• _Instructions to follow_: Return every line of the material below that contains the string "pose".

:: Supplied data

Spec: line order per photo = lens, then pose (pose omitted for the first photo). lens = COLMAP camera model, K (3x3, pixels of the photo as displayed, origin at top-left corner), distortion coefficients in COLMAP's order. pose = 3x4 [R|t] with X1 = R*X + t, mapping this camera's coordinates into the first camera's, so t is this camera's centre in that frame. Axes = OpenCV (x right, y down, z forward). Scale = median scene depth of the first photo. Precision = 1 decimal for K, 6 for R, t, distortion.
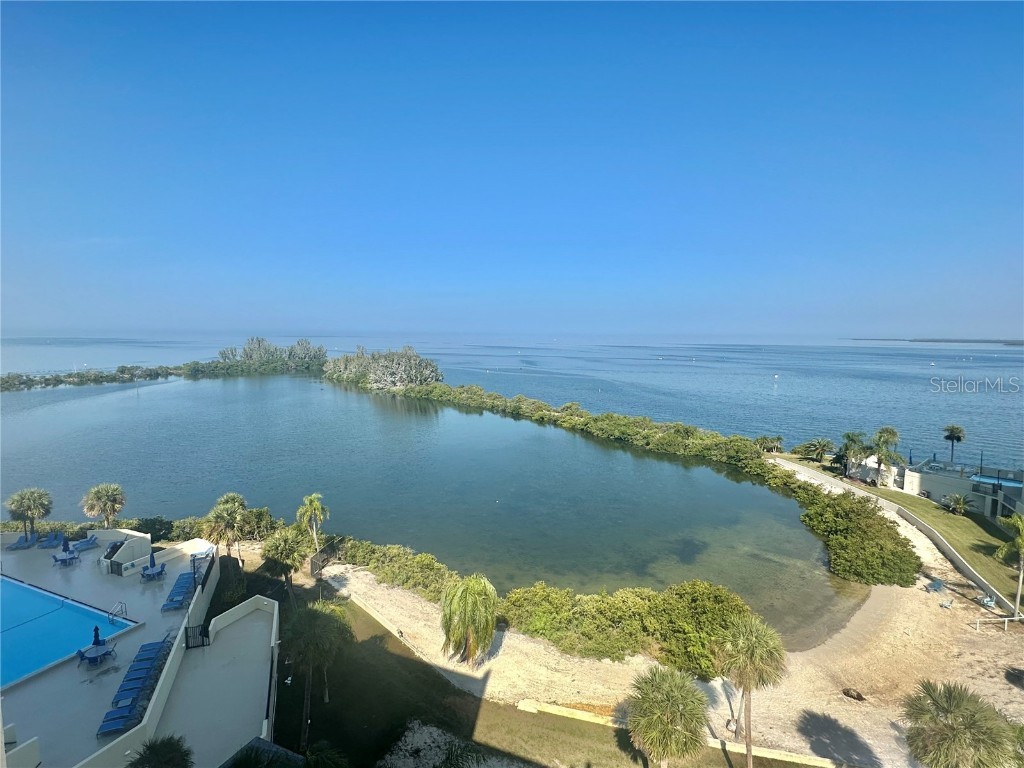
lens RADIAL K [[534.2, 0, 512.0], [0, 534.2, 384.0], [0, 0, 1]] dist [-0.001709, 0.000281]
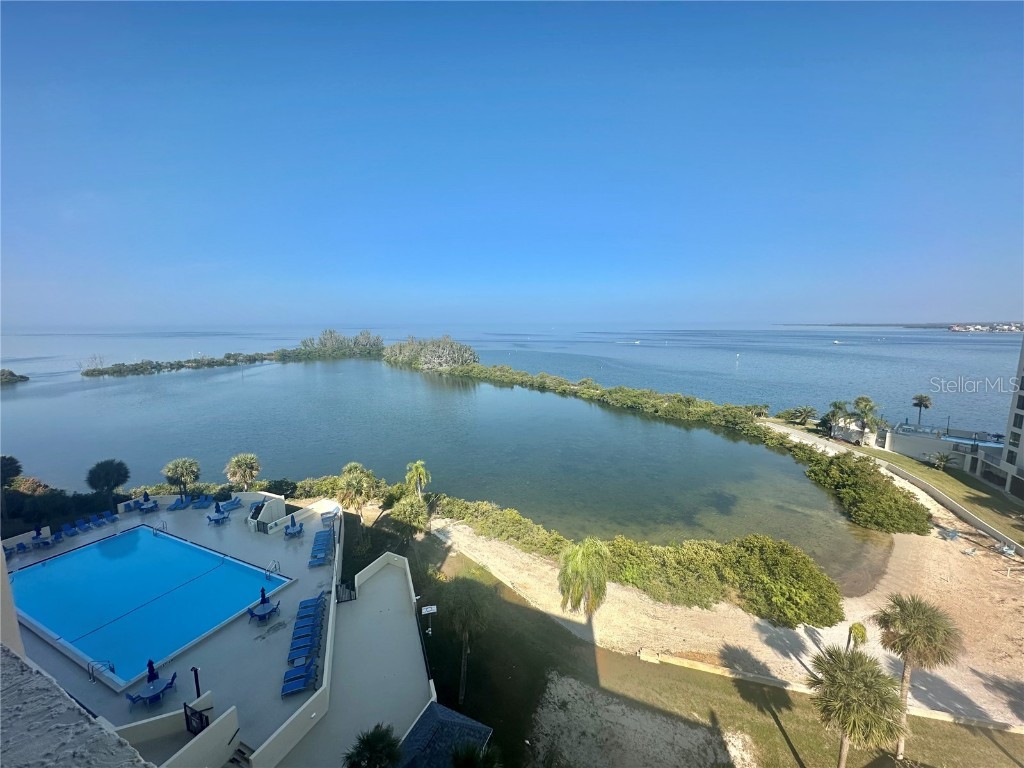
lens RADIAL K [[407.0, 0, 512.0], [0, 407.0, 384.0], [0, 0, 1]] dist [-0.002106, 0.000922]
pose [[0.999825, -0.011865, -0.014450, -0.117266], [0.012601, 0.998570, 0.051944, -0.008614], [0.013813, -0.052117, 0.998545, 0.084236]]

::::

• _Expected answer_:
Spec: line order per photo = lens, then pose (pose omitted for the first photo). lens = COLMAP camera model, K (3x3, pixels of the photo as displayed, origin at top-left corner), distortion coefficients in COLMAP's order. pose = 3x4 [R|t] with X1 = R*X + t, mapping this camera's coordinates into the first camera's, so t is this camera's centre in that frame. Axes = OpenCV (x right, y down, z forward). Scale = median scene depth of the first photo. Precision = 1 decimal for K, 6 for R, t, distortion.
pose [[0.999825, -0.011865, -0.014450, -0.117266], [0.012601, 0.998570, 0.051944, -0.008614], [0.013813, -0.052117, 0.998545, 0.084236]]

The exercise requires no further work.